# Given request A
In the forum thread on bench length below, what does Dave Paine say can make a big difference?
# Given request B
Please write the next post in the forum thread on bench length, continuing after its last reply.

# Excerpt provided
# Bench length



## MH1977 (Jul 28, 2012)

I'm building a dining table bench that will span 70 inches. Clamping (2) 2x8 together and using 3 in legs 16in tall...should the 2x8 be able to span that distance and not bow?


----------



## Dave Paine (May 30, 2012)

*You need the Sagulator*

I would use this handy reference.

http://www.woodbin.com/calcs/sagulator.htm

You need to decide the load you envisage.

Wood will bow a lot before breaking. Likely the amount of bow would be disconcerting to a person sitting on a bench long before the bench would fail.

Even a small support in the middle can make a big difference.


----------



## MH1977 (Jul 28, 2012)

Thanks great tool


----------



## liquid6 (Feb 15, 2011)

Thanks for sharing that Dave.

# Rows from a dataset
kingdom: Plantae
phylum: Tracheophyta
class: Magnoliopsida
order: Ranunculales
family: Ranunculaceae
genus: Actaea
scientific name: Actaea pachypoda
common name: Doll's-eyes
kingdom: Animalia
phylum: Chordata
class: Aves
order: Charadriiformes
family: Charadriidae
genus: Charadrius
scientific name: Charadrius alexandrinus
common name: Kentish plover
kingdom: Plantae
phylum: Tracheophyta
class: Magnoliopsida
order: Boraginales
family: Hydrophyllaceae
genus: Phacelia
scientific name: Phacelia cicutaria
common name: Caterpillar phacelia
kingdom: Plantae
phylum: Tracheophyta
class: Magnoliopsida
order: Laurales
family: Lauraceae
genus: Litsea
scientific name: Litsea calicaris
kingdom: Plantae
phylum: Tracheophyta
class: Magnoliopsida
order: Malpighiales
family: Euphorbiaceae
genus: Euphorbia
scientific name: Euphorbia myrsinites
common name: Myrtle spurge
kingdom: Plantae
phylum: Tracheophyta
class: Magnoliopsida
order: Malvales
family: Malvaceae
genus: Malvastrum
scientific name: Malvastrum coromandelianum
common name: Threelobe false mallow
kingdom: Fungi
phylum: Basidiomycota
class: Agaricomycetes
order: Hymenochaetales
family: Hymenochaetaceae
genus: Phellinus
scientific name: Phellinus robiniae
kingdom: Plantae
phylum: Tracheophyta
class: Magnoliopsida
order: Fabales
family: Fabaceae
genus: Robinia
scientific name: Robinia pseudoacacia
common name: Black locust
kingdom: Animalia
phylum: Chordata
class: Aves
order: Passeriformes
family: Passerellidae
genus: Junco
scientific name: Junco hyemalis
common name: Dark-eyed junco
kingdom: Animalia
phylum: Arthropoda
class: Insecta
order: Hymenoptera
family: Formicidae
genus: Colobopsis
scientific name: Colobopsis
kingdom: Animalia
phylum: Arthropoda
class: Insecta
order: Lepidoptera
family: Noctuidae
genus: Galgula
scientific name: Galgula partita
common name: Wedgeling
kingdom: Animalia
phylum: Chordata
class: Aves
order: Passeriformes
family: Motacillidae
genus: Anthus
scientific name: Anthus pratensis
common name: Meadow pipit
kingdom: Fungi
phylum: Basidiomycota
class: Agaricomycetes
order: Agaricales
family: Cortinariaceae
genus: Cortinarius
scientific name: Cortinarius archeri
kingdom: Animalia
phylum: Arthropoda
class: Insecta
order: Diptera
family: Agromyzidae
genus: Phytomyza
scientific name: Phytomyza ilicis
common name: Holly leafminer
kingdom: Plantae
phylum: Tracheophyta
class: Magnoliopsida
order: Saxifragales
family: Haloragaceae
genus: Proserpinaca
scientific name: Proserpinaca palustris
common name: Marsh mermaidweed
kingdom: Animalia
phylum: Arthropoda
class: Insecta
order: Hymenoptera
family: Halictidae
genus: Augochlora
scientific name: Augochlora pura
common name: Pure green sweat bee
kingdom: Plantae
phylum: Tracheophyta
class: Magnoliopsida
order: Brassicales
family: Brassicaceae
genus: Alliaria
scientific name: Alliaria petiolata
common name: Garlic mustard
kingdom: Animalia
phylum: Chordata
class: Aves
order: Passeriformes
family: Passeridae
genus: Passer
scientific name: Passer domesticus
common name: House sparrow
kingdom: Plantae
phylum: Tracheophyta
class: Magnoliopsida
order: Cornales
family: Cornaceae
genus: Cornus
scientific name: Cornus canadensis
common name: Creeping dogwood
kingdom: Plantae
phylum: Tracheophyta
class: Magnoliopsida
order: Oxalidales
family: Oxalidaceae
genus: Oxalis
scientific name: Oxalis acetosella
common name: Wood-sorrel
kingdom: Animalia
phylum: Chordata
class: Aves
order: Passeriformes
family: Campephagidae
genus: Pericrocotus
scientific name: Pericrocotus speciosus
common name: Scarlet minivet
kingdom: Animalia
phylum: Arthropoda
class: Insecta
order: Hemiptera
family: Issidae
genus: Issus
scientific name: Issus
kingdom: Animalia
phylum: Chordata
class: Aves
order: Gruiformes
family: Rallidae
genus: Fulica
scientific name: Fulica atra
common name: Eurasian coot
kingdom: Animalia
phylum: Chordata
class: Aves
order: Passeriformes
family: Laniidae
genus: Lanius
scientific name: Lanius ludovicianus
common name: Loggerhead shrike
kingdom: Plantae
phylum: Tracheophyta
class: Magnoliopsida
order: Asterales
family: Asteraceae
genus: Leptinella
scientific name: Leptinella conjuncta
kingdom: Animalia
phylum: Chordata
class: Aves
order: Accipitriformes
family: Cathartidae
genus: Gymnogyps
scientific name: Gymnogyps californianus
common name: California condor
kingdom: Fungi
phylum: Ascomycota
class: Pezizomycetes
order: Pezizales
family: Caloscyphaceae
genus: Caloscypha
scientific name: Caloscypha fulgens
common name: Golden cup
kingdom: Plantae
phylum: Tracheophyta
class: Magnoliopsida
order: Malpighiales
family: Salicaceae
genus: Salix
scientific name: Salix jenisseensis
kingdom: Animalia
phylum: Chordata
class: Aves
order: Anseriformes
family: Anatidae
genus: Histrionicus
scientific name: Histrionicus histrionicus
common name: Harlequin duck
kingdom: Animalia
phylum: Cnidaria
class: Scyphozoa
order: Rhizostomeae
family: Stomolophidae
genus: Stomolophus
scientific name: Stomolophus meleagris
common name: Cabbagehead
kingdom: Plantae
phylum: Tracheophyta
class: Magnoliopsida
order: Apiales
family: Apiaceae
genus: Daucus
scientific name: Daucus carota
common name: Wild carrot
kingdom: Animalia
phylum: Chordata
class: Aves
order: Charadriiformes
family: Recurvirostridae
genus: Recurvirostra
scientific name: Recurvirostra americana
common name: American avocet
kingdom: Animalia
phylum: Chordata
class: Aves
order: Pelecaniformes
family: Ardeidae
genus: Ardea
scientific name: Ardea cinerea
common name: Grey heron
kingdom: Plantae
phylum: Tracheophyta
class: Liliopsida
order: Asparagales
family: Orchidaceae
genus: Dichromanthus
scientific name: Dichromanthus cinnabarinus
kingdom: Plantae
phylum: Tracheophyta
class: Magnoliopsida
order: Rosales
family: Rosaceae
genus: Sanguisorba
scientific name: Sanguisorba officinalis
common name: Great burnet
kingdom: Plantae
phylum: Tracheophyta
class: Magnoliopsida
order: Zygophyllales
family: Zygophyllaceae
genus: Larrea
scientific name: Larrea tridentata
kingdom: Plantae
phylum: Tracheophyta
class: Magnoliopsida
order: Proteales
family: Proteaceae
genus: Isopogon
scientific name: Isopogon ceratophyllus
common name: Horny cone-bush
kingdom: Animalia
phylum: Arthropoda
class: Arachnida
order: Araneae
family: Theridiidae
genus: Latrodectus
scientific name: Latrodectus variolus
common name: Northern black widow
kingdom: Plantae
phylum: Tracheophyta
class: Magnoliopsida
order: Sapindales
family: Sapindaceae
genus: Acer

# Output A
Even a small support in the middle.

# Output B
----------



## alanRammel (Aug 31, 2011)

If I go beyond 72 inch span on a good hardwood bench then I would aim for a center leg. So depends on your confidence.


----------



## Hammer1 (Aug 1, 2010)

I would build an apron all around the perimeter, notch the legs into that and then put on the 2x8 top. Any bowing on an unsupported bench top will put strain on legs that are only attached to the top, not to mention just ordinary wiggling around. There would be too much sag if the legs were on the corners of a 70" bench.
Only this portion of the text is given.